Taksonomi tamamen canlıların tahmini soy ağaçları baz alınarak hazırlanır. Başka bir gezegende bulunacak olan canlı eğer dünyadaki canlılarla soy birliğine sahip değilse apayrı bir sınıflandırmaya sahip olacaktır.
Canlı tanımımıza uymuyorsa canlı değillerdir. Virüslerin de canlılarla benzer özellikleri var ama canlı olmadığını kabul ediyoruz. Ha keşiflerimiz canlı tanımımızı değiştirebilir ama unutulmamalı ki taksonomi için kullandığımız şemalar da isimler de canlı tanımımız da tamamen doğayı anlamak için uydurduğumuz kavramlar. Kavramları da kavramların tanımını da biz uyduruyoruz yeri geliyor daha işe yarar olanlarla değiştiriyoruz. Bunlar bizim daha doğrusu konu ile ilgili bilim adamlarının kabulleri. Canlıları işimize gelseydi soy ağaçlarına göre değil renklerine göre de sınıflandırabilirdik. Yaşadıkları bölgelere göre sınıflandırabilirdik. Canlı tanımımız bugün cansız olduğunu düşündüğümüz varlıkları içine alabilirdi.

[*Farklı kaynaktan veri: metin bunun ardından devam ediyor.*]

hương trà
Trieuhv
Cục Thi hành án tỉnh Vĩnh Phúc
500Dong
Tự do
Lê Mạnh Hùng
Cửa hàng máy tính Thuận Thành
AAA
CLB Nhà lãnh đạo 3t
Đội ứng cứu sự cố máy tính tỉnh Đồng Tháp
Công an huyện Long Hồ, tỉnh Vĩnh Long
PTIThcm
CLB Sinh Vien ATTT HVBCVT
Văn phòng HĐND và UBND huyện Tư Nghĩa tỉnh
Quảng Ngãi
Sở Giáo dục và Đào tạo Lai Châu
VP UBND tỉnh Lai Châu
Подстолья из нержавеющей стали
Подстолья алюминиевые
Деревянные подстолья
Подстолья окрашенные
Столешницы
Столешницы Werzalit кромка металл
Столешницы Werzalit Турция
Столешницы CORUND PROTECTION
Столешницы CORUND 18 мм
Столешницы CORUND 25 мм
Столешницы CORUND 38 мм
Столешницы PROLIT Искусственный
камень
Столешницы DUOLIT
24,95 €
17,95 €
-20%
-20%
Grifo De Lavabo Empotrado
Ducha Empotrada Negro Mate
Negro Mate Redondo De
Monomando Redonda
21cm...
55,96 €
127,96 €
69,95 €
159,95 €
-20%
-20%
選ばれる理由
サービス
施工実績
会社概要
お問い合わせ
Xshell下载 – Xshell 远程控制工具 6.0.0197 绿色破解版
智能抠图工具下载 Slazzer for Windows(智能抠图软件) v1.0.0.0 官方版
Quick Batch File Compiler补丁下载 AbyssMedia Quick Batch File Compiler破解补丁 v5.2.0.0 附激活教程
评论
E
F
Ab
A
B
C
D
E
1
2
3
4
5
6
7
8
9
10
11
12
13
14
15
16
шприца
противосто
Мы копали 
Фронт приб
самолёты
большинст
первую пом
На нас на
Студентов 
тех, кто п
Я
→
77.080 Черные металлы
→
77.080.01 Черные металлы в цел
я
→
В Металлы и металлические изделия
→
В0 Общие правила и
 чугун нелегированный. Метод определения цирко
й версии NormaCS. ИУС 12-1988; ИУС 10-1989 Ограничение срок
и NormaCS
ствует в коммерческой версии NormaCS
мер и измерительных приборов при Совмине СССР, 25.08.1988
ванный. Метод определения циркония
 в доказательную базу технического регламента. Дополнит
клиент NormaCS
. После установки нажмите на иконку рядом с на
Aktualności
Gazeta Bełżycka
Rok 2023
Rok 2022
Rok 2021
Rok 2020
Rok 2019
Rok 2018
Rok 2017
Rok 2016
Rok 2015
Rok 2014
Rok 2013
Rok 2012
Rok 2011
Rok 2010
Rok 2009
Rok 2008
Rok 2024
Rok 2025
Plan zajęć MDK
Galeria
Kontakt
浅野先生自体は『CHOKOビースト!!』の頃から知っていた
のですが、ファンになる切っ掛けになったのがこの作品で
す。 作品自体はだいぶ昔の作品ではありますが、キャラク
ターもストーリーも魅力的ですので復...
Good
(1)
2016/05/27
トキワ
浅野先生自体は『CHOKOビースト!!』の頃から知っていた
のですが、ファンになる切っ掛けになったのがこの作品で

Zümrüt, orkinos ve kulak pamuğunun içinde bulunduğu ama plakların bulunmadığı bir takson olabilirdi... Yok çünkü neden olsun? İyi bir sebep olsaydı olurdu.

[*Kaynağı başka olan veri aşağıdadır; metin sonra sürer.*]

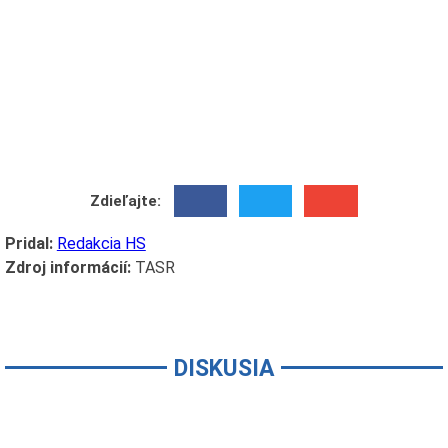
Zdieľajte:
Pridal:
Redakcia HS
Zdroj informácií:
TASR
DISKUSIA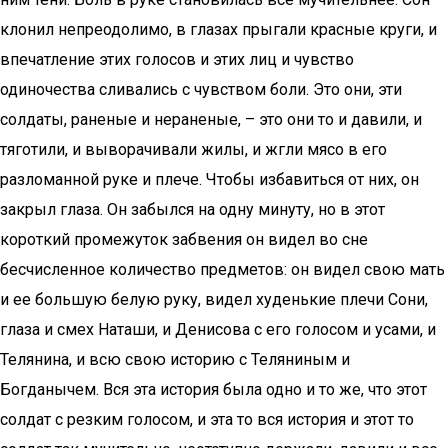
клонил непреодолимо, в глазах прыгали красные круги, и
впечатление этих голосов и этих лиц и чувство
одиночества сливались с чувством боли. Это они, эти
солдаты, раненые и нераненые, – это они то и давили, и
тяготили, и выворачивали жилы, и жгли мясо в его
разломанной руке и плече. Чтобы избавиться от них, он
закрыл глаза. Он забылся на одну минуту, но в этот
короткий промежуток забвения он видел во сне
бесчисленное количество предметов: он видел свою мать
и ее большую белую руку, видел худенькие плечи Сони,
глаза и смех Наташи, и Денисова с его голосом и усами, и
Телянина, и всю свою историю с Теляниным и
Богданычем. Вся эта история была одно и то же, что этот
солдат с резким голосом, и эта то вся история и этот то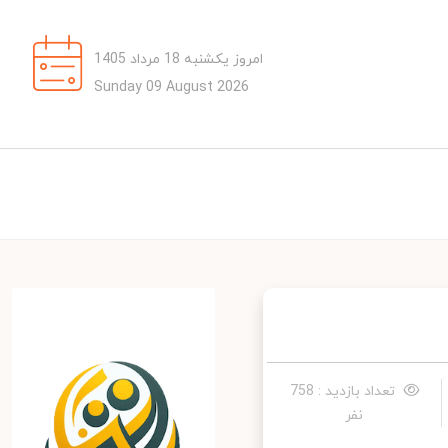
امروز یکشنبه 18 مرداد 1405
Sunday 09 August 2026
تعداد بازدید : 758
نفر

Başka bir gezegende hayat algımızı alt üst edecek birşeyler keşfetmek de harika olurdu. Çünkü kocaman evrenin içerisindeki tek bir gezegenin yüzeyine göre hayatı-canlılığı tanımlayabiliyoruz. Kalan dünyayı bilmeyen, minik bir adanın bir kaç yüz kişilik sakinlerinin insanlığı nasıl tanımlayacağını düşünsene. Belki biz onlardan da cahiliz. O ada sakinleri bir anda dünyanın kalanı hakkında bilgi edinseler iyi olmaz mıydı?